Я заварила чай, намазала сухарики вареньем из мирабели, стараясь, чтобы руки не тряслись от злости, а голова меж тем медленно, но верно наливалась болью. Все еще взвинченная, я приняла душ, оделась, оделила Льва его омерзительными лакомствами (куском студня из головизны и липкими остатками свиной кожи), вышла во двор, выкатила мусорный бак на улицу, выгнала Нептуна из мусорного чулана и в восемь часов, запыхавшись от всей этой возни, но нисколько не успокоившись, вернулась на кухню.

У Жоссов есть еще младшая дочка Палома, такая скромная и незаметная, что я ее, кажется, никогда не вижу, хоть она каждый день ходит в школу. Ее-то ровно в восемь Коломба прислала ко мне вместо себя.

Трусливая уловка.

Бедная девочка (сколько ей лет? одиннадцать? двенадцать?) навытяжку стояла на коврике у порога.
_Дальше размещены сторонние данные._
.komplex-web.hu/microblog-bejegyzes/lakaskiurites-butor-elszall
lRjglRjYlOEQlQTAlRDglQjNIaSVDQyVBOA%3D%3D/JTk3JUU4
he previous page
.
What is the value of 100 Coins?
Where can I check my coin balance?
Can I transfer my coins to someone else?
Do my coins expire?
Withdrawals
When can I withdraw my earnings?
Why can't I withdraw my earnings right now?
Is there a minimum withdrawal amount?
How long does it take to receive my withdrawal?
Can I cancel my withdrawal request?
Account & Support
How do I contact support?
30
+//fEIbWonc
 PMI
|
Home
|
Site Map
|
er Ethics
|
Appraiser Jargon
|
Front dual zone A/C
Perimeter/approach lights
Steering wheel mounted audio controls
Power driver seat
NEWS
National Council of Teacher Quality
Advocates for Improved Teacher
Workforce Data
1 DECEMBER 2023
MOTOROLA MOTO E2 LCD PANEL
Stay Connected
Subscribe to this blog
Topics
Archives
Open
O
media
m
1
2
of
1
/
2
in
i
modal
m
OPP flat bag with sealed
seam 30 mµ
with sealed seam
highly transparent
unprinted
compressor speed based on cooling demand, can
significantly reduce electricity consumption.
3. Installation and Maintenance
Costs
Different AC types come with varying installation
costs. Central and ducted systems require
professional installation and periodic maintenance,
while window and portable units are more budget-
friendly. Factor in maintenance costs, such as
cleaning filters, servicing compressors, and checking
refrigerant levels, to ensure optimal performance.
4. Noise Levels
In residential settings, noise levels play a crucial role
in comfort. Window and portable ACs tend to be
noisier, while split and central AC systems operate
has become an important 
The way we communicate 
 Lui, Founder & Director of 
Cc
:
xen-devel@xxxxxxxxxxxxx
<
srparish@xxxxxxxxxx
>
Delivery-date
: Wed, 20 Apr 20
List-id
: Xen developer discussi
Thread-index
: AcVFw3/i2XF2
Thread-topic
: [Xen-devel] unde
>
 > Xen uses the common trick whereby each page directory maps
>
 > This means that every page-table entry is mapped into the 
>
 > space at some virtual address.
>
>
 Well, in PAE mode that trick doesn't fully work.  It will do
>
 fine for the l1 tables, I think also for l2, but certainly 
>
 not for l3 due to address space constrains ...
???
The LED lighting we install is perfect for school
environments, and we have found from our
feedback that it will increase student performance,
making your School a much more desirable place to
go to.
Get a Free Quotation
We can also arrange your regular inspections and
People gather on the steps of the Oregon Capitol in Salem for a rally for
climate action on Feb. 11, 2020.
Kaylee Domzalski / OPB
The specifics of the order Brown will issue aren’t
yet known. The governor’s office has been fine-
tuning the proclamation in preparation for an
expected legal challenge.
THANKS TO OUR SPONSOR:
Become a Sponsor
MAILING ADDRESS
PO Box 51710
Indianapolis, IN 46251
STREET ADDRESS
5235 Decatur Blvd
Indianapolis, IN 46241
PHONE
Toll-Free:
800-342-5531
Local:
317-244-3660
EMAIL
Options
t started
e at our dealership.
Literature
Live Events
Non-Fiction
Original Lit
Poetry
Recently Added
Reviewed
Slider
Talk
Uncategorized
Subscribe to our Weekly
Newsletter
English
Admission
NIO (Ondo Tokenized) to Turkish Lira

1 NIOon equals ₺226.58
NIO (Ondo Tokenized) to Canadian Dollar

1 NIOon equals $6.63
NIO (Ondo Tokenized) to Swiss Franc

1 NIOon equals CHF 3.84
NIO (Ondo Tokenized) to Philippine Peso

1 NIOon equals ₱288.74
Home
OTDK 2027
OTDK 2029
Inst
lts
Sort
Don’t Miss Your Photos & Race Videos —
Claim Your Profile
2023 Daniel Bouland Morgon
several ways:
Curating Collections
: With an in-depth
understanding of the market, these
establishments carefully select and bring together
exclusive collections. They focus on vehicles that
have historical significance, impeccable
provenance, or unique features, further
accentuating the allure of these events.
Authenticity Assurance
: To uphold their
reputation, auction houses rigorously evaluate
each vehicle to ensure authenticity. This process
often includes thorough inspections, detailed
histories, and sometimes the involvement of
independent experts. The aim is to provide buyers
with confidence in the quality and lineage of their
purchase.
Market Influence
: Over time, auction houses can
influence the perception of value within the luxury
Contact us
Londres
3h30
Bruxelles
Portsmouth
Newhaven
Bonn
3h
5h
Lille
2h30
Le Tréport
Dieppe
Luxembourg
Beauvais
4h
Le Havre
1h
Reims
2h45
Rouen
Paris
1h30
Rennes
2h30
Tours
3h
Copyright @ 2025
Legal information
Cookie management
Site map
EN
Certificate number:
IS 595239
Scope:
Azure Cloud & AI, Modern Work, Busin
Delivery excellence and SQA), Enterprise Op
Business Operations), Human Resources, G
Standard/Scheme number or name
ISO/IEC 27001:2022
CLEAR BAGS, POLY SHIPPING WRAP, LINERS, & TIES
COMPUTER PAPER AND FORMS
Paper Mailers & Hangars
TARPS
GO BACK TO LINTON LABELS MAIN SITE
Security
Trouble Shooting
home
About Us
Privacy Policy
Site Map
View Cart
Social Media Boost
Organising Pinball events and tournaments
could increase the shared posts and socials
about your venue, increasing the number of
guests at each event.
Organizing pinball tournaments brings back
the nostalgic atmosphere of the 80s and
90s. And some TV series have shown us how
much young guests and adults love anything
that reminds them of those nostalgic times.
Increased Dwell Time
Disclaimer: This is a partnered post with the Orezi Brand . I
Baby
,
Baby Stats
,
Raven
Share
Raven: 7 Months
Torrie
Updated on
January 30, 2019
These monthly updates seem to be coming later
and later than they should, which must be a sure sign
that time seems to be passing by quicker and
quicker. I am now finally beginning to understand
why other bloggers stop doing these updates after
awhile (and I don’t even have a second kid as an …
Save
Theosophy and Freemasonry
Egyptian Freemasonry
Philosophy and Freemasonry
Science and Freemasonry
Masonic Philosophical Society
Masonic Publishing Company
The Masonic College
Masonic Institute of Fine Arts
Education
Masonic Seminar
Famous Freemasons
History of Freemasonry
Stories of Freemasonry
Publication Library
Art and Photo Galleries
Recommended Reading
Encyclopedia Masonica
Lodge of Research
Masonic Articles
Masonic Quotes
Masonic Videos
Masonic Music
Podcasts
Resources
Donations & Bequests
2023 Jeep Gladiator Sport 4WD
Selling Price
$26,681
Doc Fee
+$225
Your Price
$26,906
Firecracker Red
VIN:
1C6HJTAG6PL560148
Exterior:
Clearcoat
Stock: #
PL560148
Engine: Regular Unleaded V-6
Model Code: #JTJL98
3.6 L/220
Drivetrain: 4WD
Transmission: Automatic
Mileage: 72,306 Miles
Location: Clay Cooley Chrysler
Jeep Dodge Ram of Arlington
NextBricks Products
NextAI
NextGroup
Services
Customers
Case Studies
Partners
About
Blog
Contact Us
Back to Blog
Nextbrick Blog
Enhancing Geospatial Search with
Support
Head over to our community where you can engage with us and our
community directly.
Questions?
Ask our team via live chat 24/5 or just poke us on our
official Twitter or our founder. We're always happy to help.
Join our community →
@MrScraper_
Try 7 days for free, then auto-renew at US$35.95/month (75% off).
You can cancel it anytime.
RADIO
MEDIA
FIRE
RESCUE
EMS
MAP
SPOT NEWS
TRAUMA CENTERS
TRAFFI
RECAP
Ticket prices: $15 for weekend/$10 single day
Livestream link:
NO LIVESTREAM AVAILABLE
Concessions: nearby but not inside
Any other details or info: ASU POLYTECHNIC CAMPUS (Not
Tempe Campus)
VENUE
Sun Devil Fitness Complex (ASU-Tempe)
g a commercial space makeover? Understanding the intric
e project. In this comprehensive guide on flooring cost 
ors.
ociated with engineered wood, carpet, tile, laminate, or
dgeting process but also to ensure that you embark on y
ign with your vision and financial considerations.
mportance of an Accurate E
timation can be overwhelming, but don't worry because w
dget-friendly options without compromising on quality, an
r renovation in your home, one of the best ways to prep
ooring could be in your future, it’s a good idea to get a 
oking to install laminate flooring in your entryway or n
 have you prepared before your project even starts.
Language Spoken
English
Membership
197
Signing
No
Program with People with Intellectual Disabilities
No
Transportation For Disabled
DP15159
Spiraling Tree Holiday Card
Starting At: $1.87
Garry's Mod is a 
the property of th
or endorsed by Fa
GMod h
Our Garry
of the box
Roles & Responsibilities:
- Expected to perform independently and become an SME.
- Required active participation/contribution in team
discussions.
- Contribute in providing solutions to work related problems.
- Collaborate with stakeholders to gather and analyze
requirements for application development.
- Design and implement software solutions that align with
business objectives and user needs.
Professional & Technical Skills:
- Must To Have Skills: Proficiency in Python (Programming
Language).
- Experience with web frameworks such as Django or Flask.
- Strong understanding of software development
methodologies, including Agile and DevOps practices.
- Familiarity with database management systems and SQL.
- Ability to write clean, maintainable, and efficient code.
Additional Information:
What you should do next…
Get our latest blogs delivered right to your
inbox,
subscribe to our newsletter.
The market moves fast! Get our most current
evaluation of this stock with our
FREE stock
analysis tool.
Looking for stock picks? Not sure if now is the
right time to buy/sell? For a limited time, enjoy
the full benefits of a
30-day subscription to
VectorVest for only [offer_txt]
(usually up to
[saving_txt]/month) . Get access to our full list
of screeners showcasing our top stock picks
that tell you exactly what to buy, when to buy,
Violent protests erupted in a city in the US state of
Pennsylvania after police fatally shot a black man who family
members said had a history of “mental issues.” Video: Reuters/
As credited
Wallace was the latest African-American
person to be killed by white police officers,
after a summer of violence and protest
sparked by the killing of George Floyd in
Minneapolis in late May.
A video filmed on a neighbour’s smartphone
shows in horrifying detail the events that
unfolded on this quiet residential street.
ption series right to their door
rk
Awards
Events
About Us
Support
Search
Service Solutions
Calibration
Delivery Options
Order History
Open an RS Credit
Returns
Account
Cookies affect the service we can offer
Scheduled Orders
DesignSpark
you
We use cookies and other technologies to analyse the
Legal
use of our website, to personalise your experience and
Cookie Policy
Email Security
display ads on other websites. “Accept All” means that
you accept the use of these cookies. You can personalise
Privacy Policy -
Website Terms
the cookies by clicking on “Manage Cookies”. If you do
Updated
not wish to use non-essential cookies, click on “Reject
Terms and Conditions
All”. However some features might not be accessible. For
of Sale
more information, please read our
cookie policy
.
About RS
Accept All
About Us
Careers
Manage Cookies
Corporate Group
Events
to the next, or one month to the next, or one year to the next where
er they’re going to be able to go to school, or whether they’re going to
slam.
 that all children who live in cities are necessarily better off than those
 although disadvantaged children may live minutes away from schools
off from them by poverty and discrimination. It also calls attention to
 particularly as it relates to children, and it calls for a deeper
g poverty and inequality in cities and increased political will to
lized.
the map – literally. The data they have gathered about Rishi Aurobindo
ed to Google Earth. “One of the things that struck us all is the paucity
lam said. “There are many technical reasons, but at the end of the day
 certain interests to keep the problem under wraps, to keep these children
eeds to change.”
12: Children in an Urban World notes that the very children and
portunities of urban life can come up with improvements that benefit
Я глубоко вздохнула — не дай бог перенести гнев против старшей сестры на невинную голову младшей — и попыталась любезно улыбнуться.

— Здравствуй, Палома.

Девочка нерешительно теребила розовый жилетик.

— Здравствуйте, — сказала она тонким голоском.

Я вгляделась в ее лицо. Как же я раньше не замечала? Есть дети, наделенные редким даром обескураживать взрослых. Они держатся совсем не так, как ждешь от ребенка. Они какие-то слишком серьезные, обстоятельные, невозмутимые и в то же время удивительно прозорливые. Да, именно прозорливые. Присмотревшись к Паломе, я нашла в ней явственные признаки холодного ума и острой проницательности, которые, верно, потому принимала за простую сдержанность, что не могла себе представить, чтобы сестра дуры Коломбы оказалась судьей человеческого рода.

— Коломба просила меня передать вам, что ей должны принести очень важные бумаги, — сказала Палома.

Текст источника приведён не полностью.